● EXERCISE DESCRIPTION: Reproduce the passage of the forum thread below verbatim, starting at "Honestly that's about" and ending at "their ancestral language.".

● SOURCE DOCUMENT:
It is 8%. EIGHT FUCKING PERCENT. Fuck all of these cracker libs.

Honestly that's about twice what I thought it was

[-] Tachanka@hexbear.net 31 points 1 year ago

Over 90% of Tibetan people still speak their ancestral language.

Also the PLA ended slavery in Tibet

[-] Balefirex@hexbear.net 85 points 1 year ago

https://redsails.org/masses-elites-and-rebels/

Let us look at a specific example. A claim like “There’s cultural genocide of Uyghurs in Xinjiang” is simply unreal to most Westerners, close to pure gibberish. The words really refer to existing entities and geographies, but Westerners aren’t familiar with them. The actual content of the utterance as it spills out is no more complex or nuanced than “China Bad,” and the elementary mistakes people make when they write out statements of “solidarity” make that much clear. This is not a complaint that these people have not studied China enough — there’s no reason to expect them to study China, and retrospectively I think to some extent it was a mistake to personally have spent so much time trying to teach them. It’s instead an acknowledgment that they are eagerly wielding the accusation like a club, that they are in reality unconcerned with its truth-content, because it serves a social purpose.

[-] keepcarrot@hexbear.net 45 points 1 year ago
[-] CannotSleep420@lemmygrad.ml 15 points 1 year ago

I've been seeing the term "evergreen" used a lot recently. Is it new zoomer slang?

● INFORMATION GIVEN:
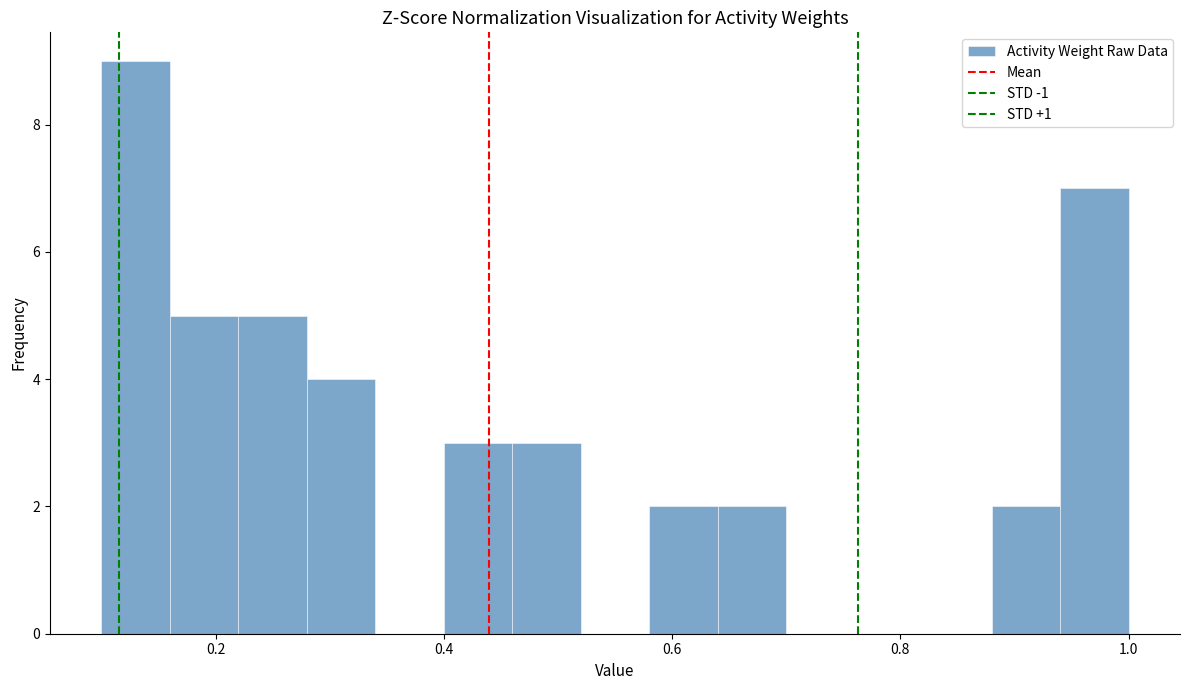

Around what value on the x-axis is the tallest bar? Give the approximate position of its centre, as read against the axis.

0.14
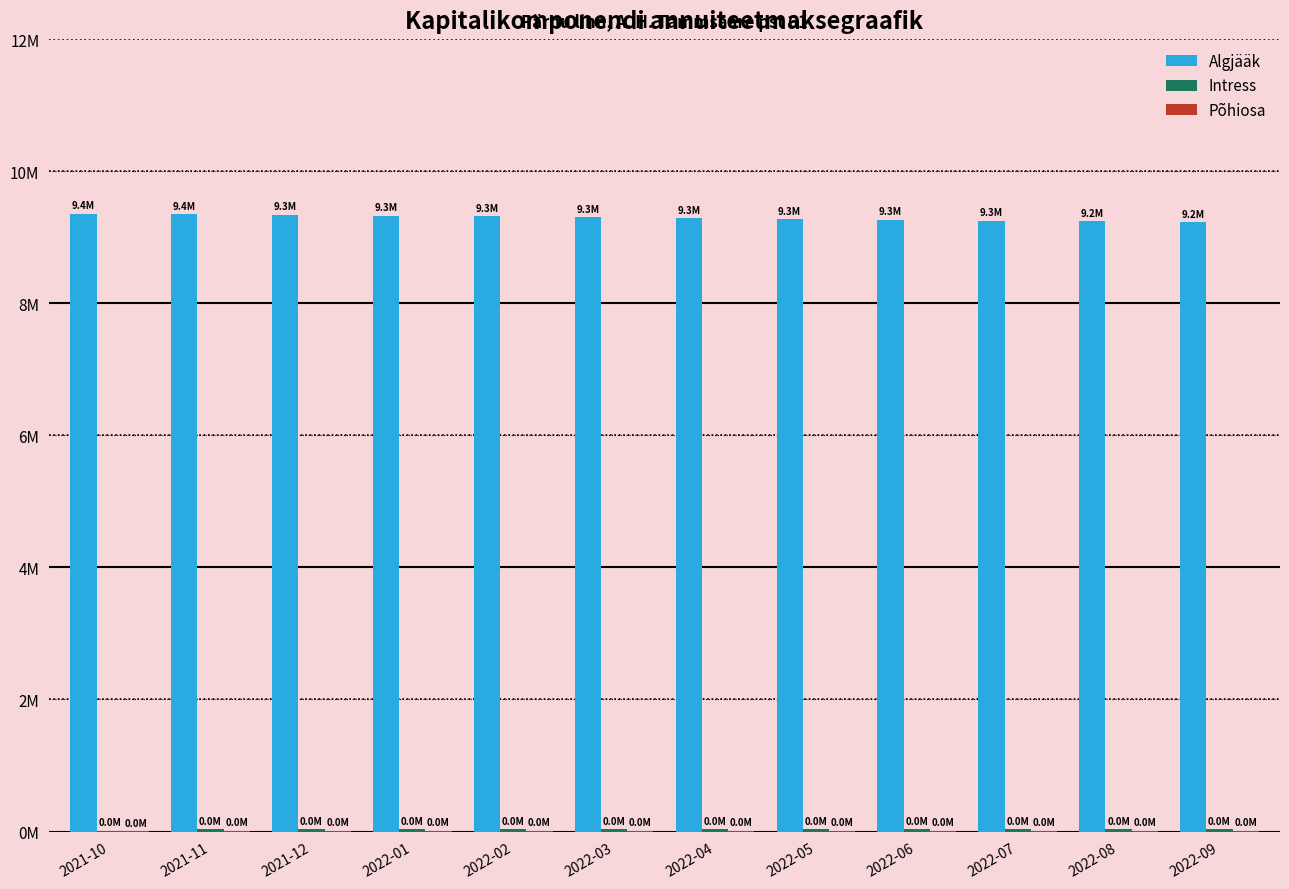

The value of Intress at 2022-04 is 35609.6. True or false?

True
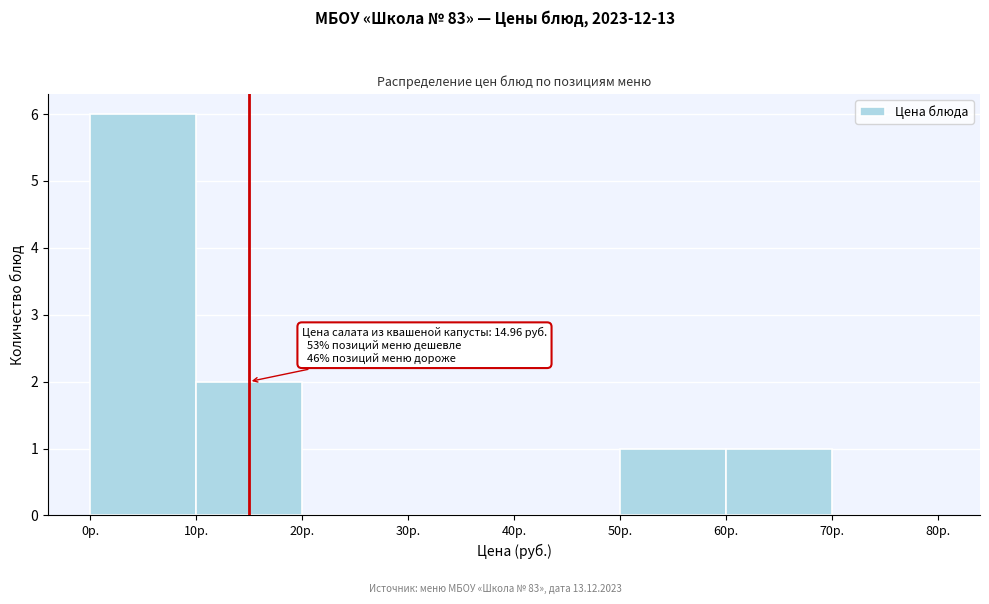

Which range on the x-axis has the tallest bar?

0 to 10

● OUTPUT BELOW:
Honestly that's about twice what I thought it was

[-] Tachanka@hexbear.net 31 points 1 year ago

Over 90% of Tibetan people still speak their ancestral language.